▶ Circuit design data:
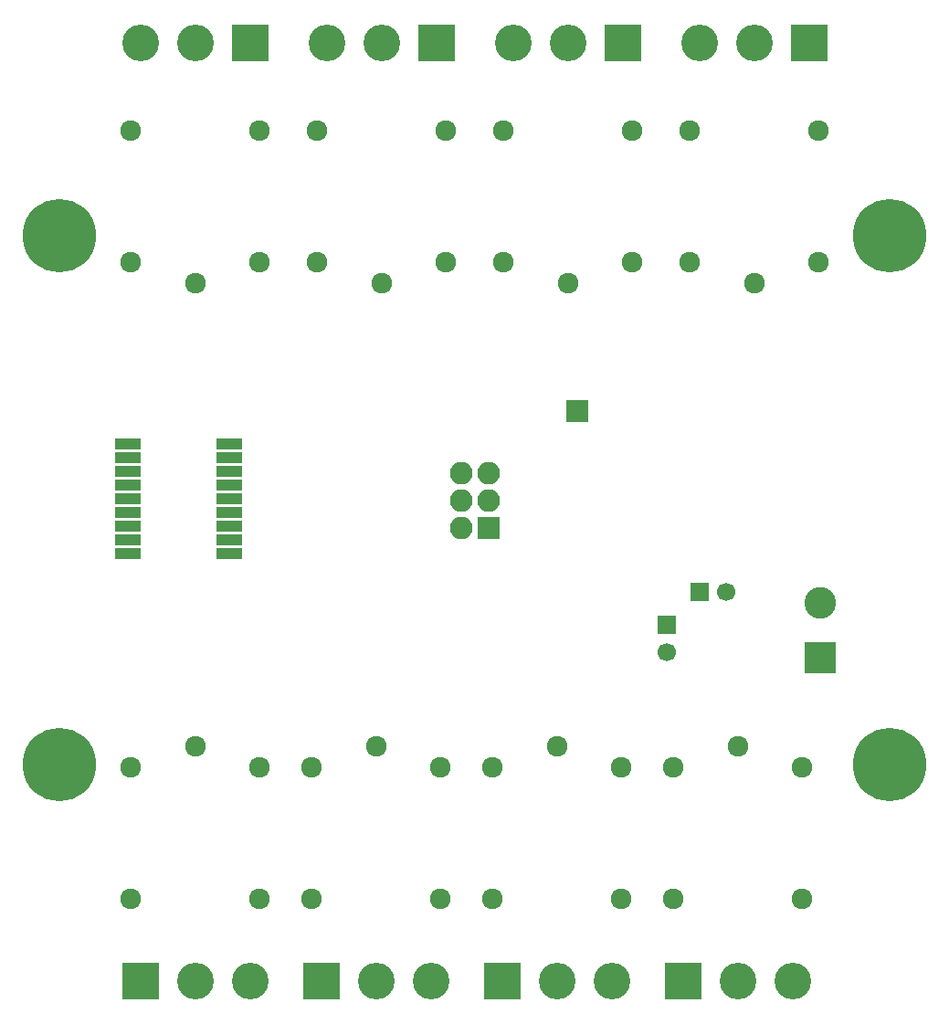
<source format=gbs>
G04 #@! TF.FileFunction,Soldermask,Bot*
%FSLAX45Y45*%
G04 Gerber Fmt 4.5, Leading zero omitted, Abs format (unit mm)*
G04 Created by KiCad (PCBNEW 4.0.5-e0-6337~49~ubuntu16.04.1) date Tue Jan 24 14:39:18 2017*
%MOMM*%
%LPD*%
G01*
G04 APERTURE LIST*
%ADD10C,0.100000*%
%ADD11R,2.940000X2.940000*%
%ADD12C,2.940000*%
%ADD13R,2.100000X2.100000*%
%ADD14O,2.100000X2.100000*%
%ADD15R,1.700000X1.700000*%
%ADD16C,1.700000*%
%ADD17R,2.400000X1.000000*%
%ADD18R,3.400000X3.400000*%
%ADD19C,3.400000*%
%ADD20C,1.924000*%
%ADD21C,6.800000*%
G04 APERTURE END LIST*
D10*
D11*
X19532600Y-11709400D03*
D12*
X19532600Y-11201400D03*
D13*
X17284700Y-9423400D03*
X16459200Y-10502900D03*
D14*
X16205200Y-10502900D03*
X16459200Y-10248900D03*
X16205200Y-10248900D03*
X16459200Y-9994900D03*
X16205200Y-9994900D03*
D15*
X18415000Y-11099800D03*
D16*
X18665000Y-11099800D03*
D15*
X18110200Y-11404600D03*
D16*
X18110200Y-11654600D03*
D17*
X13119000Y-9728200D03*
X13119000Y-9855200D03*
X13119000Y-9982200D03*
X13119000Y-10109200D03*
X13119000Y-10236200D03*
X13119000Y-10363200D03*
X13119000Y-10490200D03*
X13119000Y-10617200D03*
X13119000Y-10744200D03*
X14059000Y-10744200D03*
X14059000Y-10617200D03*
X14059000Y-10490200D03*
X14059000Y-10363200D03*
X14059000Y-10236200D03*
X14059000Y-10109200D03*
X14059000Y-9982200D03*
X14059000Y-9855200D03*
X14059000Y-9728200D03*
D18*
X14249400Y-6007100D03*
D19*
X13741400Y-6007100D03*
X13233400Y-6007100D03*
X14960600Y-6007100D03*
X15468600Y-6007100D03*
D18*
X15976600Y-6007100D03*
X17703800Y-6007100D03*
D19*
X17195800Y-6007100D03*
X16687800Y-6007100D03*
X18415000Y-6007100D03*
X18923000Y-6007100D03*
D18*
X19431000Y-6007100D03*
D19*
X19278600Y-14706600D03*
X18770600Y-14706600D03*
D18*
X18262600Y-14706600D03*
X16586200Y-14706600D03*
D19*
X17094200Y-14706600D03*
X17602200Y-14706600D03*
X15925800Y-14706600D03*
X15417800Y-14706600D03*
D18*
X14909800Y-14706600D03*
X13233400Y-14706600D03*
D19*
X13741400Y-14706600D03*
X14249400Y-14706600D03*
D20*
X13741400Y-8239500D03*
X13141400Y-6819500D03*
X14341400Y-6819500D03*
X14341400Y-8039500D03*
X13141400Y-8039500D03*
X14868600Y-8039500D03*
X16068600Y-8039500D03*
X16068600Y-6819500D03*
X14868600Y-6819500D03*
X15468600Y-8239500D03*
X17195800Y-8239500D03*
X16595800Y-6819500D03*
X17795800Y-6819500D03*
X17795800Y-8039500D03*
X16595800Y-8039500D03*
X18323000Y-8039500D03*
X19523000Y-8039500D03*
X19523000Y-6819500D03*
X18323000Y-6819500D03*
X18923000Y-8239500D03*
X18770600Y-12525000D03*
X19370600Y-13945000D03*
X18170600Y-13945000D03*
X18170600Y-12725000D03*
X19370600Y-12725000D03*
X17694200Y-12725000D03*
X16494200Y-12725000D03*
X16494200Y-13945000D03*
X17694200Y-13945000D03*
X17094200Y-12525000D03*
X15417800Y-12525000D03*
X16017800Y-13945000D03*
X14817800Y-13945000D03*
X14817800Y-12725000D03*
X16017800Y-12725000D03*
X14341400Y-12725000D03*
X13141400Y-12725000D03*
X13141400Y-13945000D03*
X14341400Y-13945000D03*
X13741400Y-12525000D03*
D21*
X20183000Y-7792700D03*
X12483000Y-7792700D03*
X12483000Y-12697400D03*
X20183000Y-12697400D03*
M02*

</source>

...

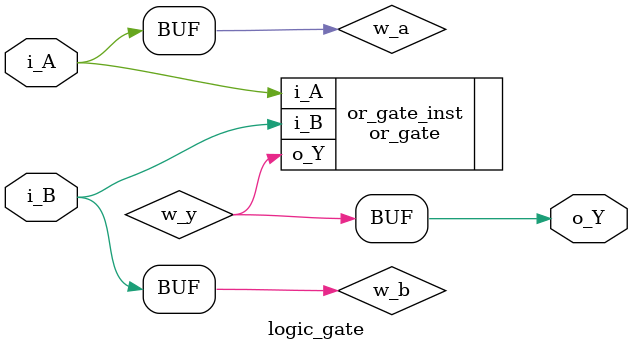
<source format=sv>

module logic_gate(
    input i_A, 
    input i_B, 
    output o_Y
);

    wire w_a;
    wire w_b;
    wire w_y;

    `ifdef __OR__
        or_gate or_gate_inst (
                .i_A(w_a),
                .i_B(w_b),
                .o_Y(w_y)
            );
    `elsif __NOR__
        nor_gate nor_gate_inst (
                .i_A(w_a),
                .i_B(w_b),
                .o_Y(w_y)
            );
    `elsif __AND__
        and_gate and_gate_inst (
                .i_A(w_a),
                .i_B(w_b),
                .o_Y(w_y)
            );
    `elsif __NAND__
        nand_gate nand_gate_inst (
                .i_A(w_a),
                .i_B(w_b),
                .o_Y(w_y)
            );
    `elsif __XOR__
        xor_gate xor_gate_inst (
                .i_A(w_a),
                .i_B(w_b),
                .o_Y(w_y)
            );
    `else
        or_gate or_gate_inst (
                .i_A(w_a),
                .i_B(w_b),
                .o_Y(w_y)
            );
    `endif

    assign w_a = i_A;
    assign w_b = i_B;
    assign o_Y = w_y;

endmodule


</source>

▶ Goal of the exercise: How many of the lines above include the word "assign"? Only the number should be given.

▶ Task result: 3